START Exercise input

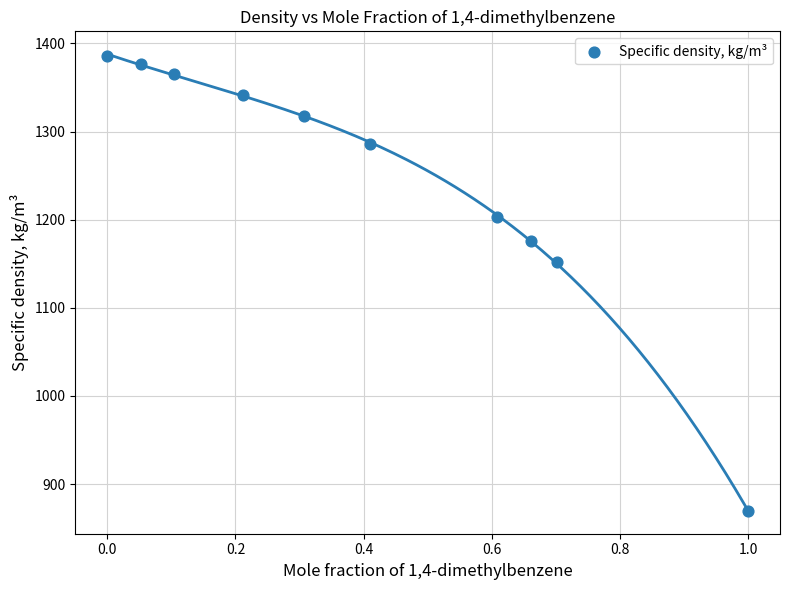

What is the average X value?

0.4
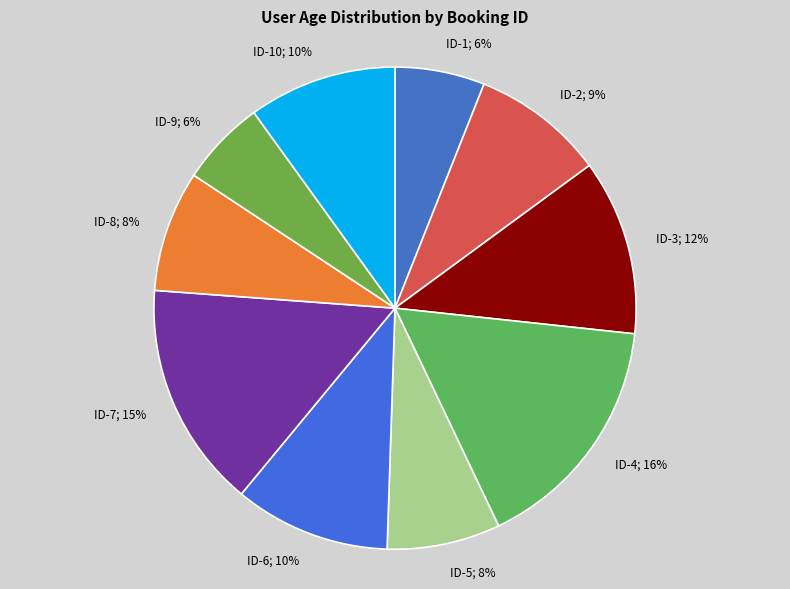

Is there a majority slice in this chart?

No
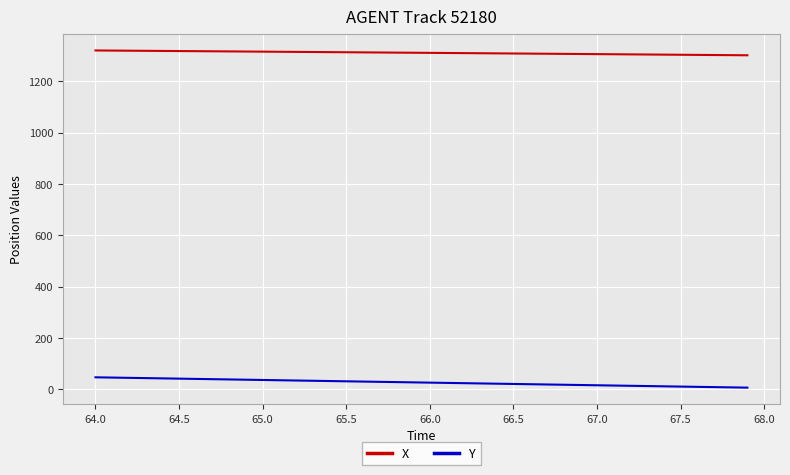

Which series has the largest total across all categories?

X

END Exercise input

_Written task_. Quote every line of the records above word for word, omitting the pictures.

_Reply to the task_.
What is the average X value?

0.4

Is there a majority slice in this chart?

No

Which series has the largest total across all categories?

X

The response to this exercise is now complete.